AIM OF THE EXERCISE: Print the text from every entry below, keeping each line and character unchanged, and leave the pictures out of your answer.

+++

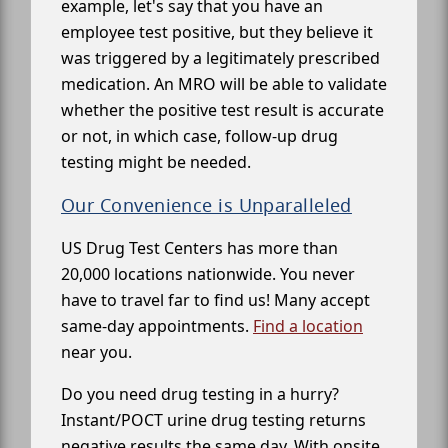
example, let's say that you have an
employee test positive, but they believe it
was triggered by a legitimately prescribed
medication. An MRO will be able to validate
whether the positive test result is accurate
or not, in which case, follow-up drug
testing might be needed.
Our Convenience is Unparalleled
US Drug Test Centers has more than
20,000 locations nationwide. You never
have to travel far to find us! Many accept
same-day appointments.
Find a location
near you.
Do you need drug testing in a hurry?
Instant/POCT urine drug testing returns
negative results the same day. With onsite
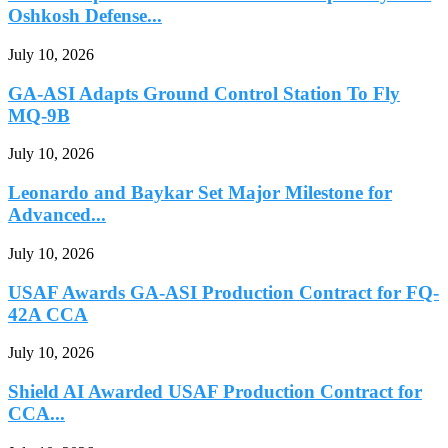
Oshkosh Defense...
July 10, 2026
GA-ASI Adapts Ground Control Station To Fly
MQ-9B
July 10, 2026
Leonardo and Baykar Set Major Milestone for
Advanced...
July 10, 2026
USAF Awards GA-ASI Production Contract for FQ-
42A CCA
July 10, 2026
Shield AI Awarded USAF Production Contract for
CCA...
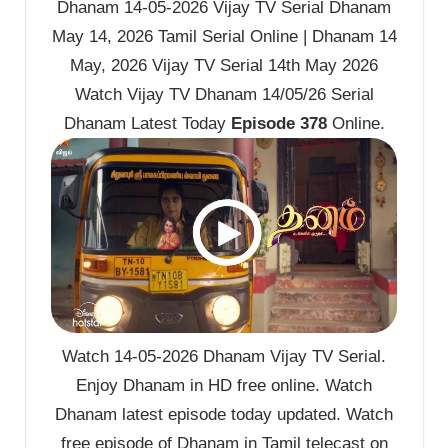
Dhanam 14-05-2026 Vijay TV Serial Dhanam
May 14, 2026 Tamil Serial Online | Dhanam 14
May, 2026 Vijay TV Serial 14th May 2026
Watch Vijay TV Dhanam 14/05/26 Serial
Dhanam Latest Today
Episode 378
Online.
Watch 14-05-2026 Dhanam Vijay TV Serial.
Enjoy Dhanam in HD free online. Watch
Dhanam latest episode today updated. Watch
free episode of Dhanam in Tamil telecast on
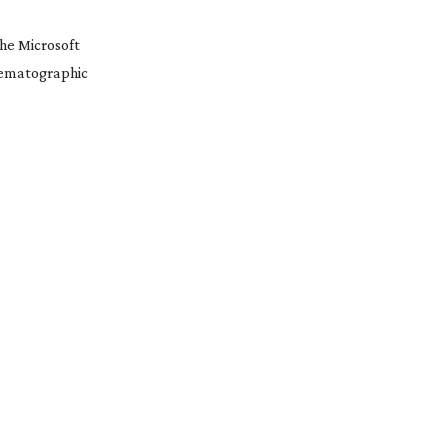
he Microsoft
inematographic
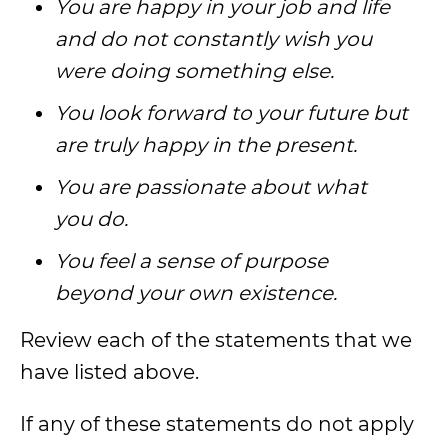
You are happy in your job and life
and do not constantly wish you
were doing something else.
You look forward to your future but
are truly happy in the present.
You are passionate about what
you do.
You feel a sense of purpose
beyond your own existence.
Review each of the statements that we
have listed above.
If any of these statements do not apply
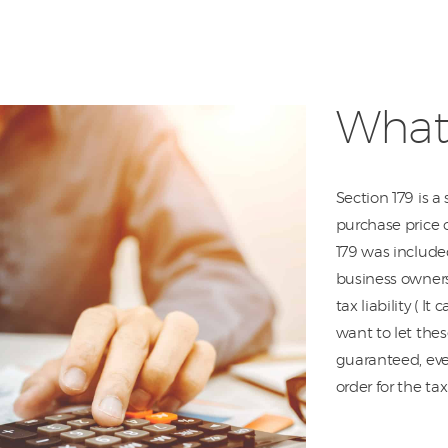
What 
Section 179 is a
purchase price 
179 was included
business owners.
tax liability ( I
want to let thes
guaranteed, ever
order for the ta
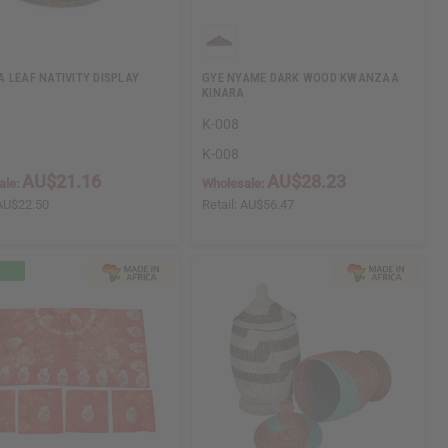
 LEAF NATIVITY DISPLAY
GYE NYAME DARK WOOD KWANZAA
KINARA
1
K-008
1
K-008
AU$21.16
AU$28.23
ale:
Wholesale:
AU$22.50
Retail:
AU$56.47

+++

RESULT OF THE EXERCISE:
example, let's say that you have an
employee test positive, but they believe it
was triggered by a legitimately prescribed
medication. An MRO will be able to validate
whether the positive test result is accurate
or not, in which case, follow-up drug
testing might be needed.
Our Convenience is Unparalleled
US Drug Test Centers has more than
20,000 locations nationwide. You never
have to travel far to find us! Many accept
same-day appointments.
Find a location
near you.
Do you need drug testing in a hurry?
Instant/POCT urine drug testing returns
negative results the same day. With onsite
Oshkosh Defense...
July 10, 2026
GA-ASI Adapts Ground Control Station To Fly
MQ-9B
July 10, 2026
Leonardo and Baykar Set Major Milestone for
Advanced...
July 10, 2026
USAF Awards GA-ASI Production Contract for FQ-
42A CCA
July 10, 2026
Shield AI Awarded USAF Production Contract for
CCA...
Dhanam 14-05-2026 Vijay TV Serial Dhanam
May 14, 2026 Tamil Serial Online | Dhanam 14
May, 2026 Vijay TV Serial 14th May 2026
Watch Vijay TV Dhanam 14/05/26 Serial
Dhanam Latest Today
Episode 378
Online.
Watch 14-05-2026 Dhanam Vijay TV Serial.
Enjoy Dhanam in HD free online. Watch
Dhanam latest episode today updated. Watch
free episode of Dhanam in Tamil telecast on
he Microsoft
inematographic
You are happy in your job and life
and do not constantly wish you
were doing something else.
You look forward to your future but
are truly happy in the present.
You are passionate about what
you do.
You feel a sense of purpose
beyond your own existence.
Review each of the statements that we
have listed above.
If any of these statements do not apply
What 
Section 179 is a
purchase price 
179 was included
business owners.
tax liability ( I
want to let thes
guaranteed, ever
order for the ta
 LEAF NATIVITY DISPLAY
GYE NYAME DARK WOOD KWANZAA
KINARA
1
K-008
1
K-008
AU$21.16
AU$28.23
ale:
Wholesale:
AU$22.50
Retail:
AU$56.47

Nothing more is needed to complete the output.